*** Block opens ***
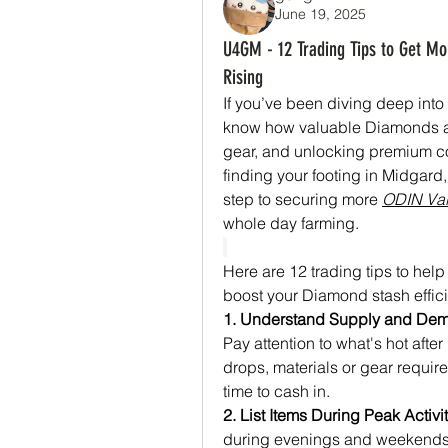
June 19, 2025
U4GM - 12 Trading Tips to Get Mo
Rising
If you’ve been diving deep into 
know how valuable Diamonds are
gear, and unlocking premium con
finding your footing in Midgard
step to securing more 
ODIN Val
whole day farming.
Here are 12 trading tips to help
boost your Diamond stash effici
1. Understand Supply and De
Pay attention to what's hot aft
drops, materials or gear require
time to cash in.
2. List Items During Peak Activi
during evenings and weekends.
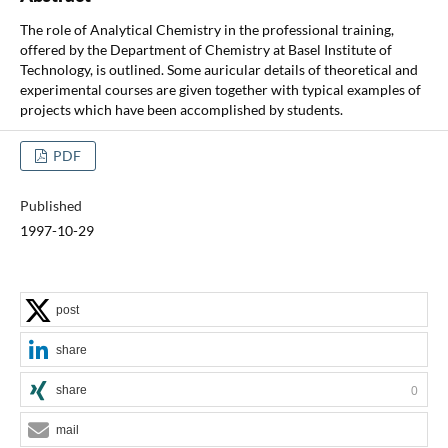
The role of Analytical Chemistry in the professional training,
offered by the Department of Chemistry at Basel Institute of
Technology, is outlined. Some auricular details of theoretical and
experimental courses are given together with typical examples of
projects which have been accomplished by students.
PDF
Published
1997-10-29
post
share
share
0
mail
*** Block closes ***
Can you rewrite the text of all the records above as a JSON list of strings, with one string per line, no blank lines, and the pictures left out?

[
  "June 19, 2025",
  "U4GM - 12 Trading Tips to Get Mo",
  "Rising",
  "If you’ve been diving deep into ",
  "know how valuable Diamonds are",
  "gear, and unlocking premium con",
  "finding your footing in Midgard",
  "step to securing more ",
  "ODIN Val",
  "whole day farming.",
  "Here are 12 trading tips to help",
  "boost your Diamond stash effici",
  "1. Understand Supply and De",
  "Pay attention to what's hot aft",
  "drops, materials or gear require",
  "time to cash in.",
  "2. List Items During Peak Activi",
  "during evenings and weekends.",
  "The role of Analytical Chemistry in the professional training,",
  "offered by the Department of Chemistry at Basel Institute of",
  "Technology, is outlined. Some auricular details of theoretical and",
  "experimental courses are given together with typical examples of",
  "projects which have been accomplished by students.",
  "PDF",
  "Published",
  "1997-10-29",
  "post",
  "share",
  "share",
  "0",
  "mail"
]